Observe that the power curves (blueish) are going up linearly as the speed increases within the constant torque region as expected because T is constant while W is linearly increasing. At some speed, the Torque begins to decline, and the speed at which this decline happens depends on the SOC. The highest SOC (and thus highest available voltage) gives the highest speed before this decline begins. Power output is still increasing because speed is going up faster than torque is going down. The motor back-EMF throughout all speeds (and SOCs) is always less than the battery voltage because the torque never goes to zero. But back-EMF gets larger and larger so that eventually less current than the battery would be capable of (and thus less power) can be delivered to the motor at high speeds. When this happens, the motor controller is no longer trying to reduce the applied voltage to the motor, instead it is providing the full voltage available because even that will not exceed the current limit.
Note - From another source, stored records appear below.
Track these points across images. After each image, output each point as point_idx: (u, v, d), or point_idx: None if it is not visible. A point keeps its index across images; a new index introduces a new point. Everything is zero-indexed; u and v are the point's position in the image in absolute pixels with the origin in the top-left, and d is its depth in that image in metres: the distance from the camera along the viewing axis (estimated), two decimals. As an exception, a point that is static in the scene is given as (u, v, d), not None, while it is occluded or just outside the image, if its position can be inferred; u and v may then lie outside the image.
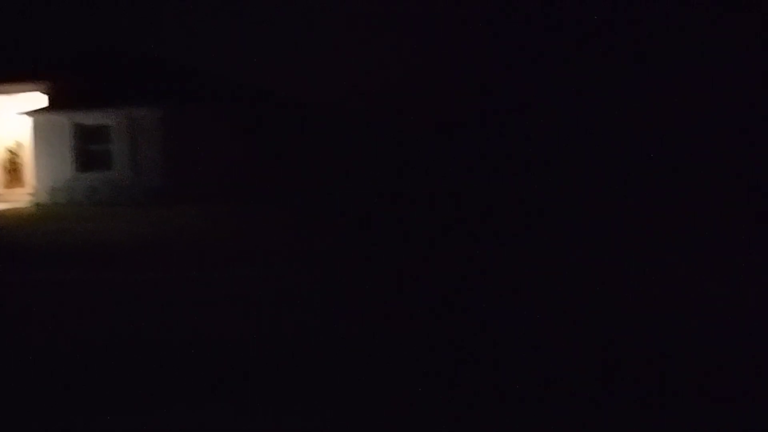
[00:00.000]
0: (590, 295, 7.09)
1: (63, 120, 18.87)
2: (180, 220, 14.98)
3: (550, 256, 9.32)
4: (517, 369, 5.03)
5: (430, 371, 5.05)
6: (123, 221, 15.23)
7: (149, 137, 18.50)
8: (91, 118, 18.90)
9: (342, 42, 18.74)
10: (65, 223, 15.36)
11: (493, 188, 15.88)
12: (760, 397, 4.44)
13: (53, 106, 19.22)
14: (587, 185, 14.65)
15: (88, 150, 18.83)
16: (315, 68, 19.41)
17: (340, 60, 18.79)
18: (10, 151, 20.58)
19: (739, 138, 14.37)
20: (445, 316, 6.59)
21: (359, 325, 6.40)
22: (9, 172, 20.73)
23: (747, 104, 14.75)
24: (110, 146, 18.73)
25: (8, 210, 17.95)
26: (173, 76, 19.36)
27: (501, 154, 17.42)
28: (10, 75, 19.74)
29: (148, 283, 8.60)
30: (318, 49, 19.55)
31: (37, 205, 18.61)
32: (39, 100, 19.49)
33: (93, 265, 10.06)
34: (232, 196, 17.39)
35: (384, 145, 18.55)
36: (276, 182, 17.88)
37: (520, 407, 4.39)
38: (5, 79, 19.65)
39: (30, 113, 19.15)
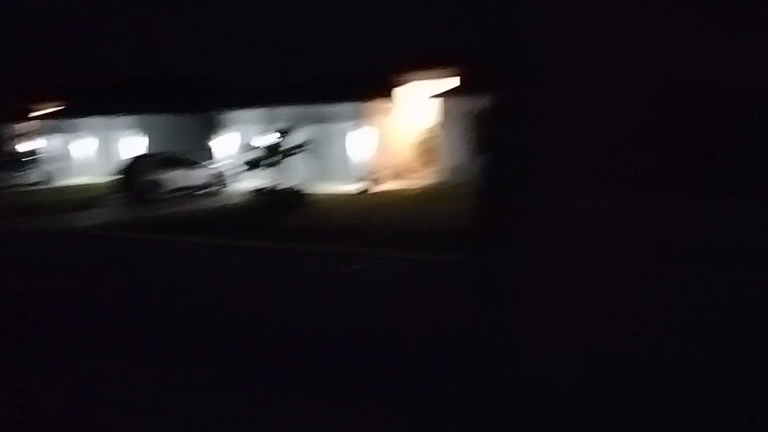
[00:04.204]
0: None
1: (466, 104, 19.76)
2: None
3: None
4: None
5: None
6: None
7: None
8: (486, 103, 19.32)
9: None
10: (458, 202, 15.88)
11: None
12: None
13: (459, 91, 20.26)
14: None
15: (482, 134, 19.31)
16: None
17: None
18: (428, 133, 22.48)
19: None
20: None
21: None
22: (425, 152, 22.73)
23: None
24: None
25: (412, 187, 19.71)
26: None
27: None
28: (433, 62, 21.55)
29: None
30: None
31: (440, 184, 19.95)
32: (451, 85, 20.81)
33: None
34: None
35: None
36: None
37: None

The gear ratio (and wheel diameter) controls the scaling between the motor RPM and the vehicle speed. Gearing allows a trade-off between speed and torque because the gears also obey the 1st law of thermodynamics. So you can have higher vehicle speed for a given motor RPM, but that also means less torque at the wheels. This is what Porche did by adding a gear box - they can shift the maximum power point of motor-battery system to a higher vehicle speed with the higher gear. To be sure, this could also be done electronically by adding a voltage boost capability to the electronics but that might be less efficient than what a transmission could achieve.
Now let's consider the Plaid drive train where you have two motors instead of one for the rear wheels. I'm going to ignore the front motor which sometimes will use some of the available battery current because this is dumbed down. With the one motor Raven, the transaxle splits the torque, giving half to each wheel. With two motors on the Plaid, each motor directly provides that wheel's torque. At first glance you might think that you could double the torque but at low speeds you don't gain anything because the battery current is the limiting factor. If one motor was capable of taking all the current that the battery had left to give then you must instead send only half of the current to each motor. The total torque on the ground is the same as the Raven in that case. However, you have cut each motor's current in half! Transforming my equation above:
BEMF = V - IR
You can see that for half the current, we can tolerate more back-EMF (and thus more speed) with the same battery voltage. If the dyno curves were re-run with a half torque target, you would see that the torque curves have half their value, but they would remain flat up to much higher speeds. This is because even though the back-EMF is just as high as before, you are only trying to get half the current through the motor. You want only half the current because you are forced to split the battery's limited current between two motors.
You should immediately see that the power curve will now ramp up for even higher speeds, and fall off more slowly for the very same gear ratio. The Plaid system, with identical batteries, motors, and gear ratios will have about the same 0-60 MPH time, but will have much better 60-120 MPH time. This is what I was saying in my original post.